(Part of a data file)
►

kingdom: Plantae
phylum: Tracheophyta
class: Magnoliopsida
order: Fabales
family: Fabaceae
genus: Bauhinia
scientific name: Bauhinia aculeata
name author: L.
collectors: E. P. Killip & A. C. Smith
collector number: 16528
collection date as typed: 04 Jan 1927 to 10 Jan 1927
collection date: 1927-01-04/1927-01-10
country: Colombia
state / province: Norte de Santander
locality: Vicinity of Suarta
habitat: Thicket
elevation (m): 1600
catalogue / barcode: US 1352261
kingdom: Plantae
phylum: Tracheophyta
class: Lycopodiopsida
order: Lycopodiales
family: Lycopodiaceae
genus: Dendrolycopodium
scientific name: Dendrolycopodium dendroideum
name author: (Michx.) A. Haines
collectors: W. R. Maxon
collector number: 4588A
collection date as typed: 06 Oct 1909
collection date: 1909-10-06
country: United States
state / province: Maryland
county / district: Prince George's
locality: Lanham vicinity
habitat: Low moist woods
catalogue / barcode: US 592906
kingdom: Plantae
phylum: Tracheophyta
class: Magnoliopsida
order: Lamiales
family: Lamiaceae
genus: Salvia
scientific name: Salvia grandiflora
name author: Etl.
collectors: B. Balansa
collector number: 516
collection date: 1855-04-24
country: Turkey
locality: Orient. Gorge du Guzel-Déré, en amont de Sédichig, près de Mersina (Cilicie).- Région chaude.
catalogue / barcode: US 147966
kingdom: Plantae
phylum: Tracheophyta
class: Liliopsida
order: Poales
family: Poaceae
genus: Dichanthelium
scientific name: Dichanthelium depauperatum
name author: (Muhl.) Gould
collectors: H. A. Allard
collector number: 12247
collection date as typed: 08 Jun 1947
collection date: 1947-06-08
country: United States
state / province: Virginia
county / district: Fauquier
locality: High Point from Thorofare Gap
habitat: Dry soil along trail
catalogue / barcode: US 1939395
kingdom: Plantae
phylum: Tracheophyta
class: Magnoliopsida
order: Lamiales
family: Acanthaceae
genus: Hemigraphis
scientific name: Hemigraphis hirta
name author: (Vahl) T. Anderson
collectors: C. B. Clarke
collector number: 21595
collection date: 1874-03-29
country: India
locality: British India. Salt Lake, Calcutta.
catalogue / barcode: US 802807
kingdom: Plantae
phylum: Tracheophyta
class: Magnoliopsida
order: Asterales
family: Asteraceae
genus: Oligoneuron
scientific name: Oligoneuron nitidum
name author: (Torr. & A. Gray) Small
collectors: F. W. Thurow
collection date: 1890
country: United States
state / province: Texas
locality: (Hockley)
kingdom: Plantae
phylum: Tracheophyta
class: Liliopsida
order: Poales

◄

Instruction :: Render every line of the records above as a numbered list, omitting any blank lines.

Exercise response ::
1. kingdom: Plantae
2. phylum: Tracheophyta
3. class: Magnoliopsida
4. order: Fabales
5. family: Fabaceae
6. genus: Bauhinia
7. scientific name: Bauhinia aculeata
8. name author: L.
9. collectors: E. P. Killip & A. C. Smith
10. collector number: 16528
11. collection date as typed: 04 Jan 1927 to 10 Jan 1927
12. collection date: 1927-01-04/1927-01-10
13. country: Colombia
14. state / province: Norte de Santander
15. locality: Vicinity of Suarta
16. habitat: Thicket
17. elevation (m): 1600
18. catalogue / barcode: US 1352261
19. kingdom: Plantae
20. phylum: Tracheophyta
21. class: Lycopodiopsida
22. order: Lycopodiales
23. family: Lycopodiaceae
24. genus: Dendrolycopodium
25. scientific name: Dendrolycopodium dendroideum
26. name author: (Michx.) A. Haines
27. collectors: W. R. Maxon
28. collector number: 4588A
29. collection date as typed: 06 Oct 1909
30. collection date: 1909-10-06
31. country: United States
32. state / province: Maryland
33. county / district: Prince George's
34. locality: Lanham vicinity
35. habitat: Low moist woods
36. catalogue / barcode: US 592906
37. kingdom: Plantae
38. phylum: Tracheophyta
39. class: Magnoliopsida
40. order: Lamiales
41. family: Lamiaceae
42. genus: Salvia
43. scientific name: Salvia grandiflora
44. name author: Etl.
45. collectors: B. Balansa
46. collector number: 516
47. collection date: 1855-04-24
48. country: Turkey
49. locality: Orient. Gorge du Guzel-Déré, en amont de Sédichig, près de Mersina (Cilicie).- Région chaude.
50. catalogue / barcode: US 147966
51. kingdom: Plantae
52. phylum: Tracheophyta
53. class: Liliopsida
54. order: Poales
55. family: Poaceae
56. genus: Dichanthelium
57. scientific name: Dichanthelium depauperatum
58. name author: (Muhl.) Gould
59. collectors: H. A. Allard
60. collector number: 12247
61. collection date as typed: 08 Jun 1947
62. collection date: 1947-06-08
63. country: United States
64. state / province: Virginia
65. county / district: Fauquier
66. locality: High Point from Thorofare Gap
67. habitat: Dry soil along trail
68. catalogue / barcode: US 1939395
69. kingdom: Plantae
70. phylum: Tracheophyta
71. class: Magnoliopsida
72. order: Lamiales
73. family: Acanthaceae
74. genus: Hemigraphis
75. scientific name: Hemigraphis hirta
76. name author: (Vahl) T. Anderson
77. collectors: C. B. Clarke
78. collector number: 21595
79. collection date: 1874-03-29
80. country: India
81. locality: British India. Salt Lake, Calcutta.
82. catalogue / barcode: US 802807
83. kingdom: Plantae
84. phylum: Tracheophyta
85. class: Magnoliopsida
86. order: Asterales
87. family: Asteraceae
88. genus: Oligoneuron
89. scientific name: Oligoneuron nitidum
90. name author: (Torr. & A. Gray) Small
91. collectors: F. W. Thurow
92. collection date: 1890
93. country: United States
94. state / province: Texas
95. locality: (Hockley)
96. kingdom: Plantae
97. phylum: Tracheophyta
98. class: Liliopsida
99. order: Poales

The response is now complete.